[Collection entries]
****************************************

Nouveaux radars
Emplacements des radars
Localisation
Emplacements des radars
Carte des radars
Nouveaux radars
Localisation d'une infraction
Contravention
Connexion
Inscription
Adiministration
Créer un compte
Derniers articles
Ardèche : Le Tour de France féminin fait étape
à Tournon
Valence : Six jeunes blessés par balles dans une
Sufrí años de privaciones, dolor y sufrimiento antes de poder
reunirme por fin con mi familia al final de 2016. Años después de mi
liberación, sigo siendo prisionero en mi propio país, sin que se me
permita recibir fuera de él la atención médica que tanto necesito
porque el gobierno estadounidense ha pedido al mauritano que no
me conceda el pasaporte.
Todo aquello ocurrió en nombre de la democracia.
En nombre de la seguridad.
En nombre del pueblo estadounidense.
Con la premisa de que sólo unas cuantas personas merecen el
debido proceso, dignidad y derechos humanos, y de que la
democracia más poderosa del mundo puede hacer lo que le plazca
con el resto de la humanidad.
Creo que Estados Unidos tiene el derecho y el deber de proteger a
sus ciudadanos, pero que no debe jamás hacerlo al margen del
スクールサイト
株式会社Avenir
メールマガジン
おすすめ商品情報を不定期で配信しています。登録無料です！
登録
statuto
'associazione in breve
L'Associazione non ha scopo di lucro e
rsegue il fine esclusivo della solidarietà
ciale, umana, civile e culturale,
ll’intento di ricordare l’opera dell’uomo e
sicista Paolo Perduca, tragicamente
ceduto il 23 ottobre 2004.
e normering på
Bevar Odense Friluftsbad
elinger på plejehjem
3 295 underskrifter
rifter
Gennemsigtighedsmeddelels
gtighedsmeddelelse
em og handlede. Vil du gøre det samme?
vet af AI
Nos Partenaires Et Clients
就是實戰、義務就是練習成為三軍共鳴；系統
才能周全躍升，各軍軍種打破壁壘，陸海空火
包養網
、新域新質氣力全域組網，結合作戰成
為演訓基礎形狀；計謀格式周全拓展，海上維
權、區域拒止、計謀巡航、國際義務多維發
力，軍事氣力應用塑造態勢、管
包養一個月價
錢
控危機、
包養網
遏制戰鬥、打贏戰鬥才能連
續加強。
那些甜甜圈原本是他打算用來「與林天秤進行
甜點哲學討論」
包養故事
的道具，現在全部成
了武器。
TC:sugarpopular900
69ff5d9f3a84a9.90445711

****************************************

**Description of the task:**
Quote the lines word for word, from the first line through the line that contains "permita recibir fuera".

**Expected output:**
Nouveaux radars
Emplacements des radars
Localisation
Emplacements des radars
Carte des radars
Nouveaux radars
Localisation d'une infraction
Contravention
Connexion
Inscription
Adiministration
Créer un compte
Derniers articles
Ardèche : Le Tour de France féminin fait étape
à Tournon
Valence : Six jeunes blessés par balles dans une
Sufrí años de privaciones, dolor y sufrimiento antes de poder
reunirme por fin con mi familia al final de 2016. Años después de mi
liberación, sigo siendo prisionero en mi propio país, sin que se me
permita recibir fuera de él la atención médica que tanto necesito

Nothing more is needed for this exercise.